Auto ML is the set of software and user interfaces that bridge the gap between data scientists and the rest of us. Today only a few elite companies are taking real advantage of AI - and the list does not stretch far beyond the FAANGs (Facebook, Apple, Amazon, Netflix, Google).
There is a good reason that AI adoption has not spread far and wide - it’s cutting edge math and software. The emphasis here is on the word science in data science, and the density of PhDs is higher than almost any other job category. Research by Element AI and NYT found only around 22 thousand AI engineers in the workforce. To put that in perspective, Software Engineers are in chronic short supply, and there are an estimated 22 million of them (1000x).

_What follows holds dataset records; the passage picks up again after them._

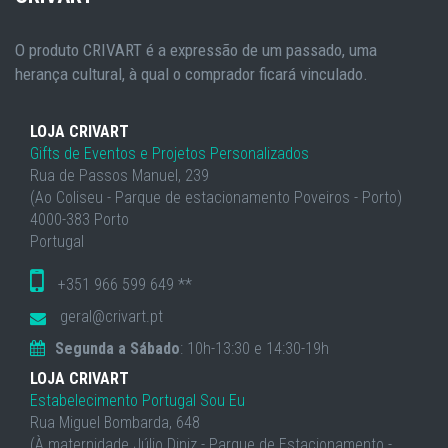
O produto CRIVART é a expressão de um passado, uma
herança cultural, à qual o comprador ficará vinculado.
LOJA CRIVART
Gifts de Eventos e Projetos Personalizados
Rua de Passos Manuel, 239
(Ao Coliseu - Parque de estacionamento Poveiros - Porto)
4000-383 Porto
Portugal
+351 966 599 649 **
geral@crivart.pt
Segunda a Sábado
: 10h-13:30 e 14:30-19h
LOJA CRIVART
Estabelecimento Portugal Sou Eu
Rua Miguel Bombarda, 648
(À maternidade Júlio Diniz - Parque de Estacionamento -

So there is a massive mismatch between the people who can deliver AI solutions and hundreds of millions of business professionals who have applications that would substantially benefit from machine learning. The McKinsey Global Institute Analysis found this mismatch locks up a vast amount of potential value. 5.8 trillion dollars can be unlocked by AI - across a wide range of applications including marketing and sales (e.g. Lead Scoring), supply chain management, manufacturing, risk, and operations. So how do you close the gap between AI and business adoption?
Like any technology working along the adoption curve, Auto ML promises to simplify machine learning so anyone can use it. There are three critical components needed to realize this promise.
First, you need automated data ingestion. It needs to be incredibly easy to get data from your business into the model training process. That means integrating with today’s popular business systems and spreadsheet software. If relevant data lives in multiple places, you need to be able to merge it. Then the information needs to be automatically classified and correctly encoded for the model training process.
Second, you need to automate model selection and training. There are many machine learning approaches - each working best on a specific type of problem. You need a mechanism to find the best model - this is called Neural Architecture Search. Once you train a useful model, you need to communicate its performance so users can easily understand.
Finally, it needs to be simple and easy to deploy in-line with your existing processes. Models need to monitor their performance over time and retrain as the business environment shifts, and new data becomes available.
While machine learning algorithms have their origins in the 1950s, the history of automated machine learning (AutoML) is more recent. One of the earliest examples of AutoML is Unica Software's Pattern Recognition Workbench (PRW), which was used to automate the process of optimizing model tuning for neural networks in 1995. This technology was eventually rebranded as IBM PredictiveInsight.
In 2013, the open source machine learning platform Weka released a tool called AutoWEKA that supports classification with Bayesian optimization. This was followed by Google Cloud AutoML in January 2018, which provides a user-friendly interface for training and deploying machine learning models.
More recently, Akkio has emerged as a no-code AI platform that enables users to train and deploy machine learning models without any coding required. This makes it accessible to a wider range of users, including those with no prior coding experience.
With the continued advancement of AutoML technologies, it is likely that we will see more widespread adoption of machine learning in the years to come.
Enterprises today are under pressure to adopt AI or risk being left behind. But the AI journey is not an easy or simple one. It can take months, even years, to successfully deploy AI, and the costs can be significant.
According to a Dotscience study, the majority of enterprises surveyed spend from $500,000 to $10 million on deploying AI. And that doesn't even include the cost of hiring data scientists. Consider that starting salaries for data scientists are near-six-figures, and the demand for these highly-skilled workers is only increasing.
Small- and medium-sized businesses may not have the budget for all of this, especially amidst a budget-constrained economic climate. This is where AutoML comes in.
There are a few different legacy AutoML tools on the market, but they often require significant technical expertise to use effectively. Akkio is different. Akkio is designed to be easy to use, even for non-technical users. And it integrates seamlessly with existing business processes and systems.
We are working to build the world’s most accessible Auto ML solution. From data to deployment, Akkio is committed to building a future where AI is so easy to use that everyone can unlock their data’s business value in a few clicks - no data science experience needed.